En France – l’ancienne métropole –, les forces anticolonialistes sont devenues hégémoniques dans l’espace intellectuel, académique et politique français dans les années soixante. Celles-ci ont en majorité validé et accepté l’ostracisme de l’identité berbère véhiculé par les élites étatiques du Maghreb. La non-ingérence française, désormais revendiquée et assumée dans les affaires intérieures des pays du Maghreb, tant par l’État que par les intellectuels et les responsables politiques français, a eu pour conséquence de reléguer la question des cultures, des langues et des faits sociaux du Maghreb dans les oubliettes de l’histoire coloniale.

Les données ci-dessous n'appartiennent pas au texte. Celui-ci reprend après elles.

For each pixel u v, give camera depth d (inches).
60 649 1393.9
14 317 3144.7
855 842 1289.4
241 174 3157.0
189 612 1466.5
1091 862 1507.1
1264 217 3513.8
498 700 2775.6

Certes, cette situation générale n’a pas empêché le berbérisme, et surtout le fait culturel berbère étouffé en Afrique du Nord, de trouver de petits espaces d’expression et de manifestations dans certaines institutions et villes françaises : à Paris, à Aix-en-Provence et à Paris VIII-Saint-Denis pour l’essentiel. Mais, d’une manière générale, les Berbères, ce très vieil ensemble de peuples du bassin méditerranéen, dont la présence est attestée dans la région depuis la plus haute Antiquité, leur langue, leur histoire et leurs cultures sont retombés dans l’oubli et ont été au mieux regardés comme des vieilleries coloniales.

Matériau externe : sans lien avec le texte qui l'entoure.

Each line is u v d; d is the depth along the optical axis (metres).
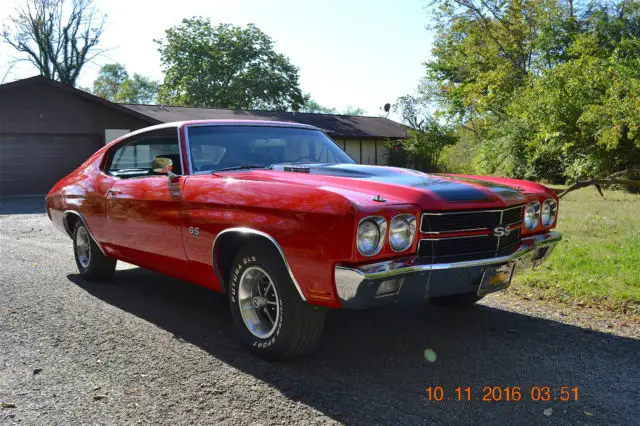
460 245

Lorsque nous avons préparé ce colloque, plus de cinquante ans après l’indépendance de l’Algérie, il s’est tout de même trouvé un universitaire, parfaitement au fait des tenants et des aboutissants de cette question dont il apparaissait comme un spécialiste, pour tenter d’en empêcher la tenue au nom de cette idéologie, devenue entre-temps anachronique au Maghreb.

Je le cite :

« J’ai été très surpris que tu me parles d’un quelconque renouveau, car je n’en voyais aucun signe, et le programme du colloque […] m’explique pourquoi : je n’ai rien vu, parce qu’il n’y a, je suis au regret de le dire, par grand-chose à voir […].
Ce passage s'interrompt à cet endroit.